Effect of Volatility on Long Time Butterfly

To understand the effect of volatility with this spread, We need to study the payoff graphs once again. This time, we will study the effect of IV keeping the DTE same. Let’s take DTE = 0 i.e. the expiry day!

Long Time Butterfly

Payoff Graph when IV decreases 30%

Long Time Butterfly

Payoff Graph when IV increases 30%.

There are lots of noticeable changes. It is quite dynamic in that sense!. As the volatility rises –

  • The area where loss happens increases huge! (So, The extreme far points where again profit happens gets shifted too).
  • The amount of loss gets minimal increment.
  • The area where profit happens gets minimal increment.
  • The amount of profit increases huge!
  • Change of Profit in the farthest area decreases slightly.

Max Loss

This is hard to calculate. This is generally a debit spread but there can be cases of credit spread as well!

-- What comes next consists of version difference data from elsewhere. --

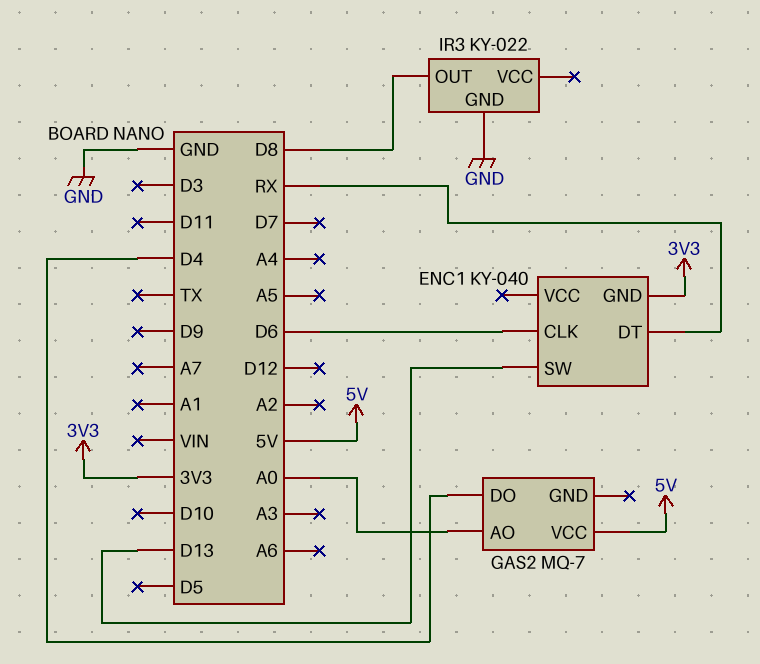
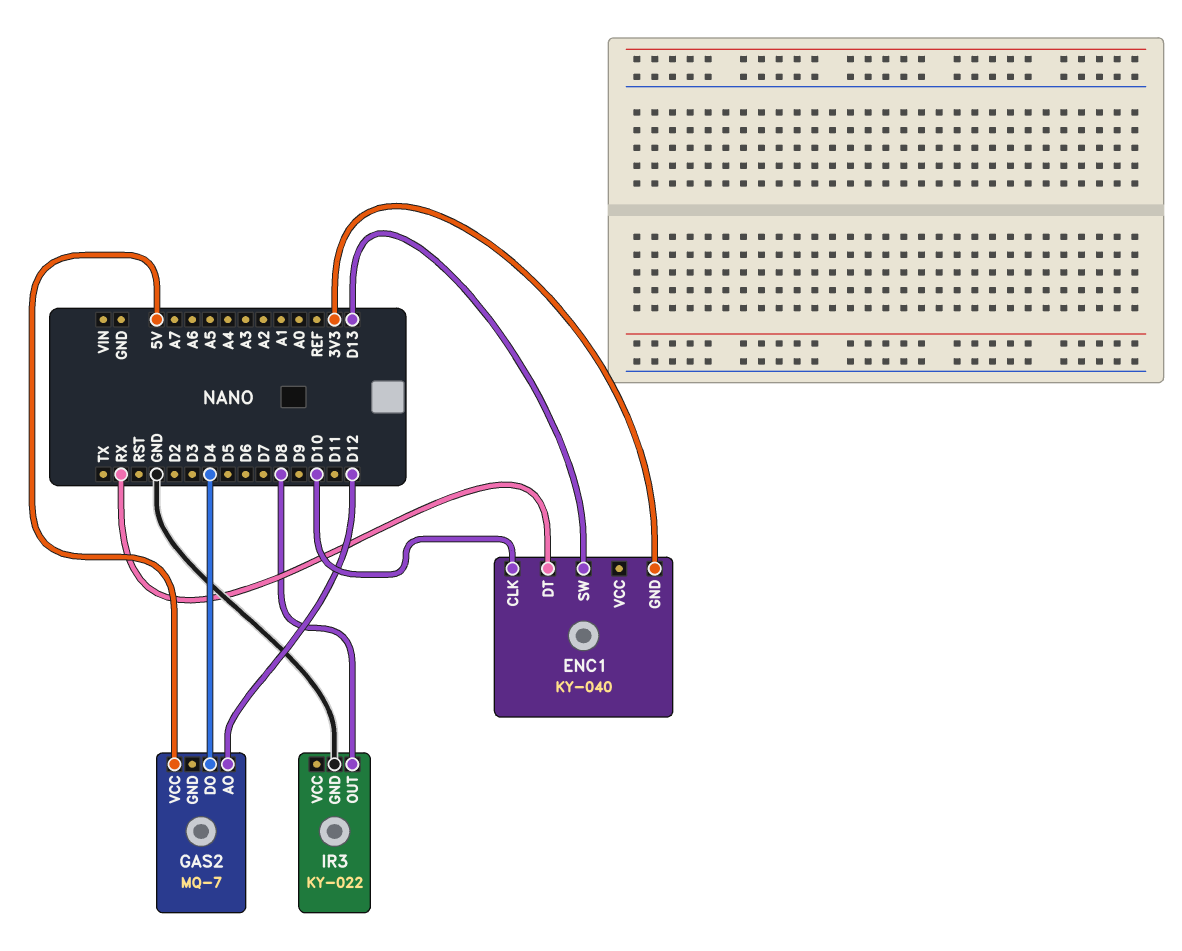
ENC1 pin CLK: D6 -> D10
GAS2 pin AO: A0 -> D12

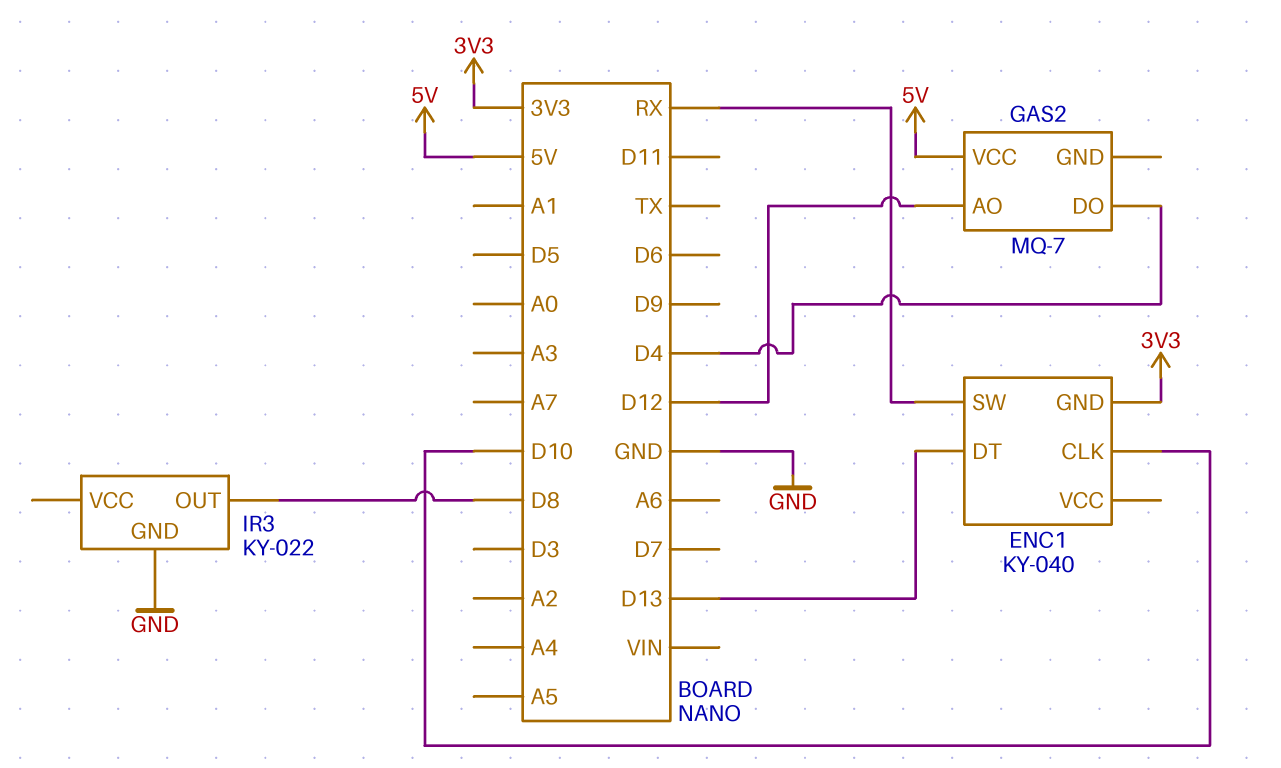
ENC1 pin DT: RX -> D13
ENC1 pin SW: D13 -> RX

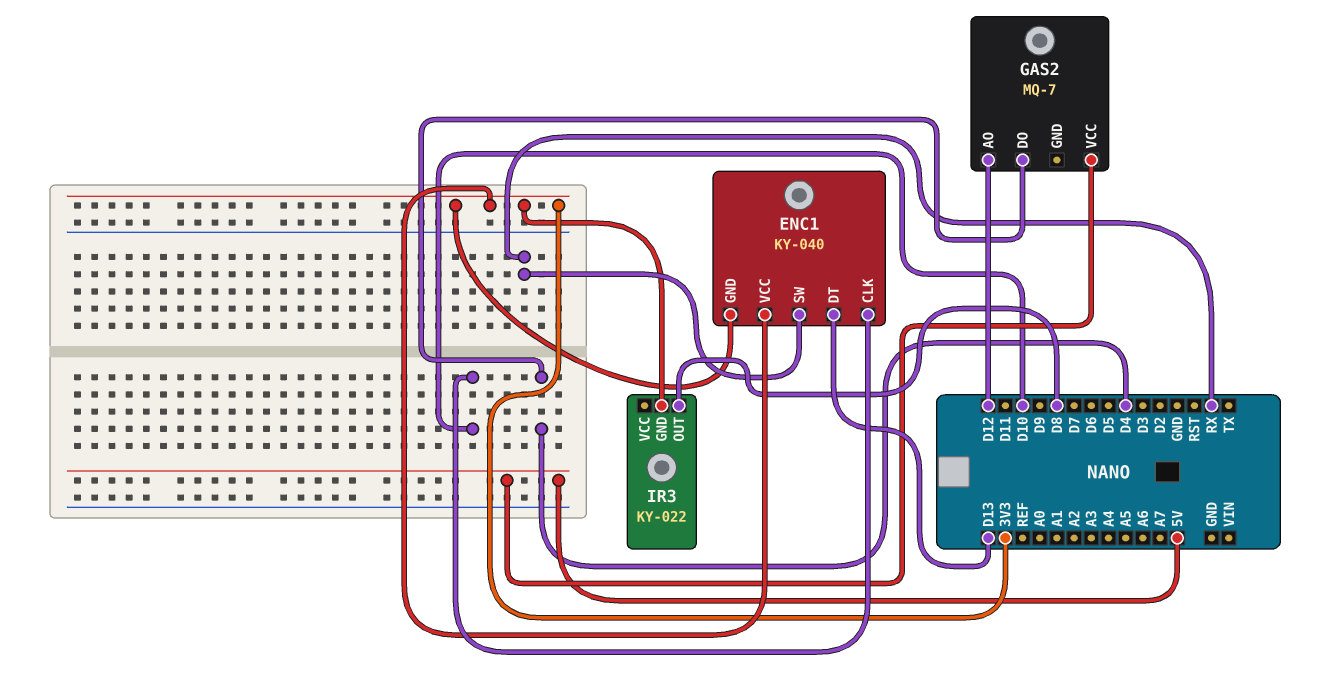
ENC1 pin VCC: none -> 3V3
IR3 pin GND: GND -> 3V3

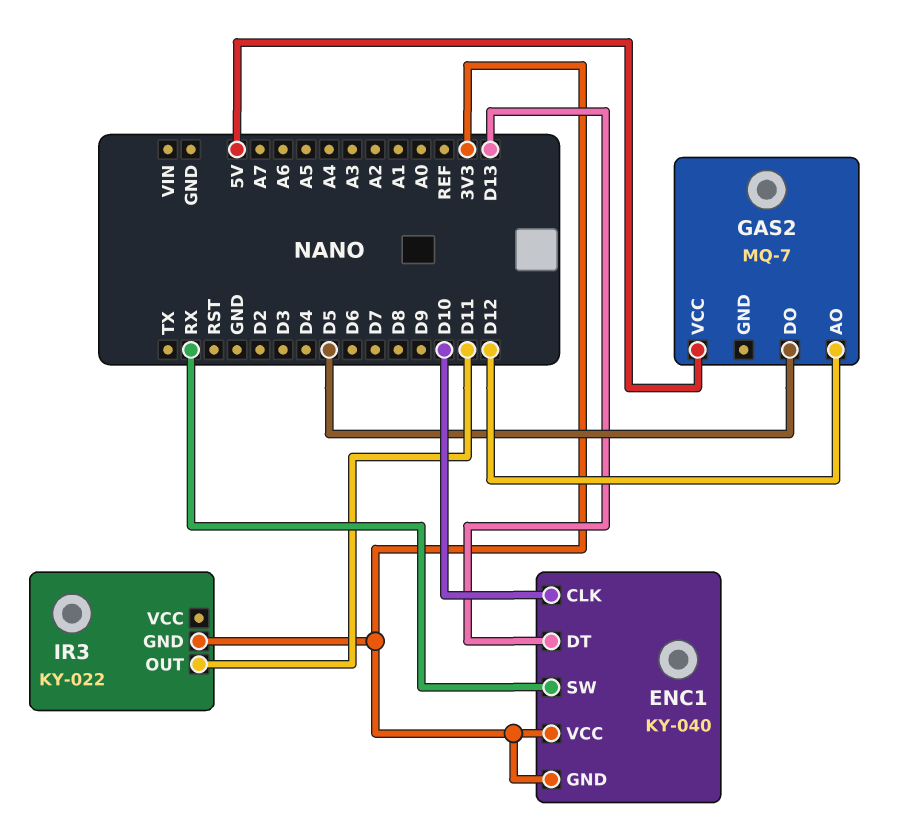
GAS2 pin DO: D4 -> D5
IR3 pin OUT: D8 -> D11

Anyways, the loss can not be theoretically more than the difference of premium of the 3rd leg and the 2nd leg. So, in the case where,

  • Sell NIFTY 9th Apr 8100CE at 188.95
  • Buy NIFTY 16th Apr 8100CE at 326.5 – 2 Lots
  • Sell NIFTY 30th Apr 8100CE at 472.85

The max loss will be 472.85-326.5 = 146.35.

But, there can be cases which can make an asymmetric impact!

Effect of Interest Rate Change on Long Time Butterfly

As discussed earlier, Interest Rates affect options having higher expiry cycles more than the ones having near expiry cycles. Also, call options and put options have opposite effects when it comes to interest rate!

An increase in interest rates will reduce the value of a put calendar spread and an increase in dividends will reduce the value of a call calendar spread. But, as said, it is insignificant unless there are options with too far expiry cycles are involved like December options.